Bloomberg’s vision isn’t grand and rhetorical; it’s data-driven and pragmatic. Throughout the day, he spoke about issues like job training and retraining, the importance of community colleges, the benefits of apprenticeships, creating economic opportunity in rural areas, repurposing of infrastructure and the financial investments that the federal government can make. But perhaps the most important message was the connectivity: from big city to rural America to mid-size city, all in one day.

“Mike’s focus is on the practical and achievable,” Reich says. “Mostly what you see from politicians in general is [about] spending money. Mike’s insistence is that it’s not about how much money you spend, it’s about the impact you have on communities and on people’s lives. So in some respects, his plans aren’t as sexy or ambitious [as other candidates’], but his measurable outcomes are going to be greater. The worst thing that could happen is that we replace the president—which we should do—and we still don’t get things done. As a nation, we can’t continue on that path.”
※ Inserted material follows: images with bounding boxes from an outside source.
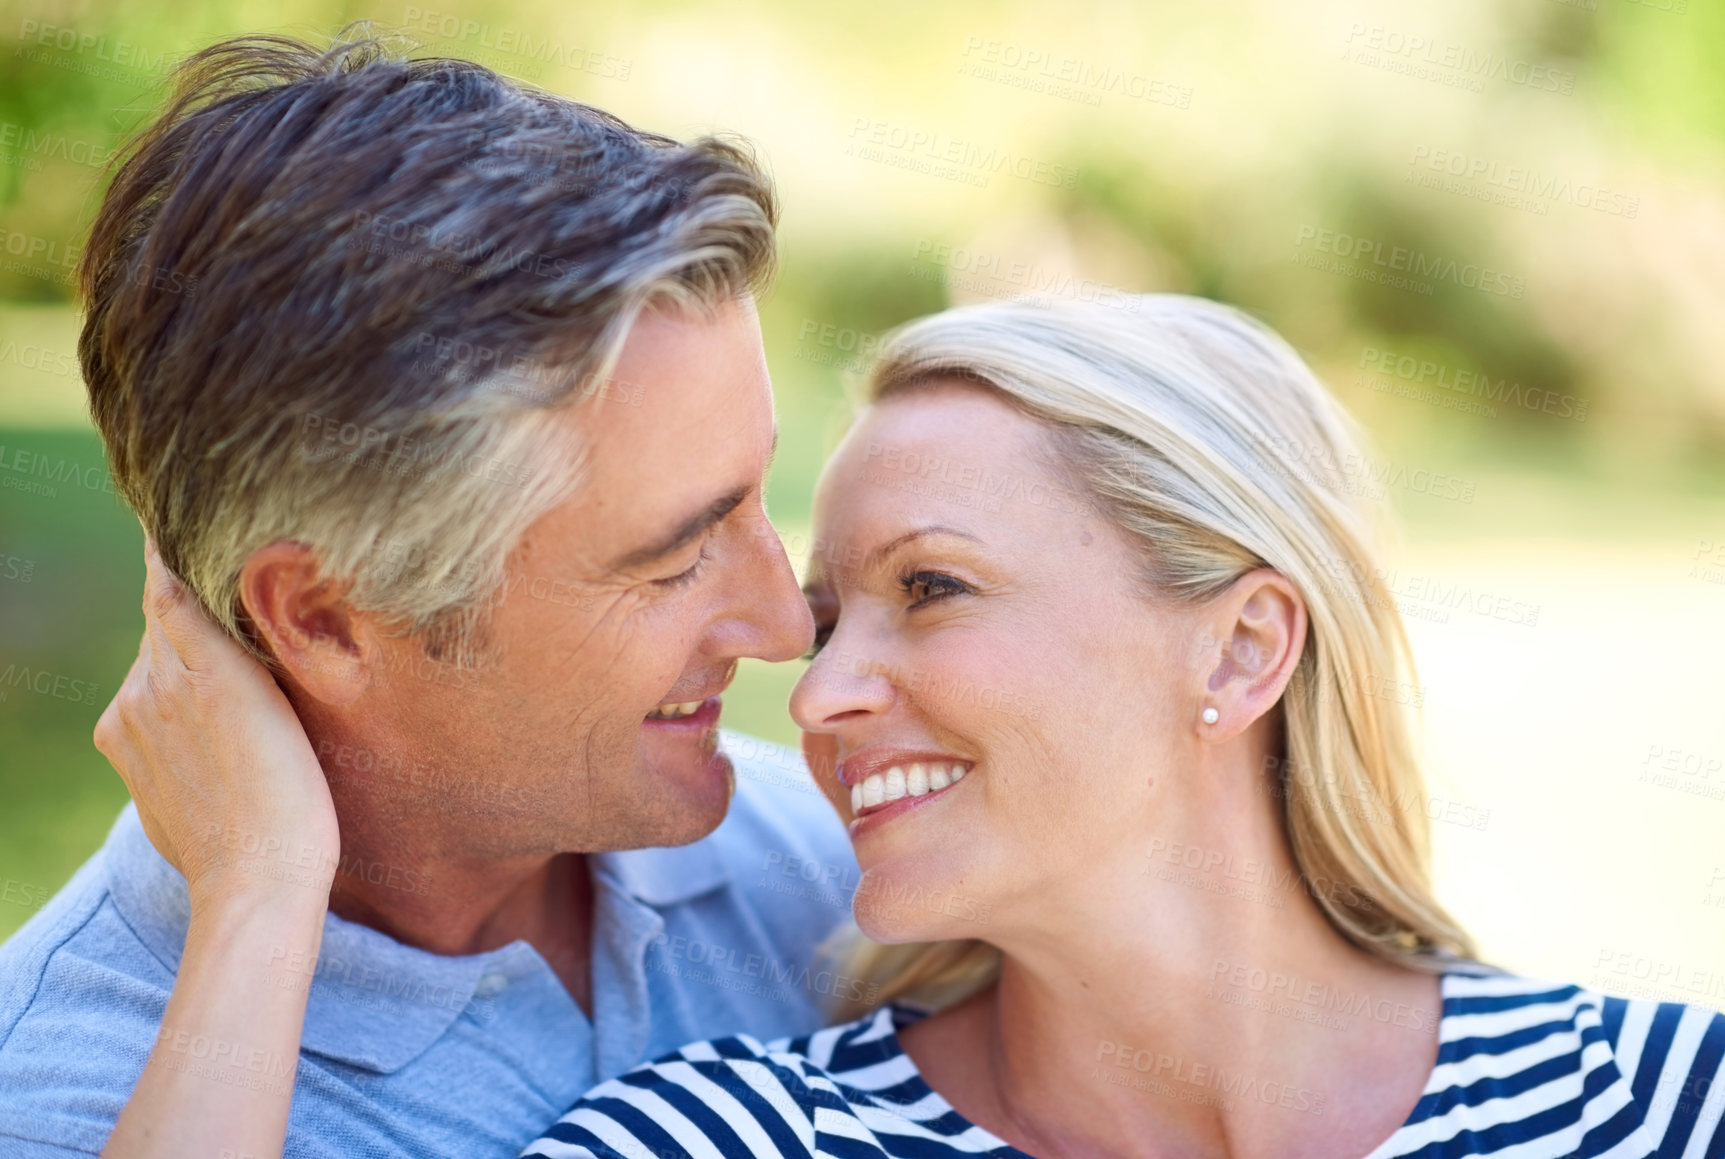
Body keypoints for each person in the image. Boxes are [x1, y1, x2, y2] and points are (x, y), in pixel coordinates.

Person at [518, 297, 1725, 1157]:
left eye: (931, 587)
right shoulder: (714, 1142)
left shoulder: (1659, 1105)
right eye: (829, 625)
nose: (819, 695)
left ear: (1244, 646)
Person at [0, 32, 860, 1159]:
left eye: (754, 498)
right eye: (672, 557)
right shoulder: (73, 1098)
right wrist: (262, 900)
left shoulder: (827, 872)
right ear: (321, 618)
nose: (791, 626)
Given Bloomberg’s reverence for data, it’s ironic that he hasn’t provided many specific details for his plans yet, including what they’ll cost—though last weekend he said he would raise taxes on the wealthy, increase the corporate tax rate and curb tax-free inheritances of large estates to raise $5 trillion over a decade for his policy proposals. As his campaign escalates, he’ll have to say more. It shouldn’t be too hard: Bloomberg has years of experience and the generously funded work of his philanthropy to draw on. For Democratic voters, maybe having a billionaire candidate in the race isn’t such a bad thing after all.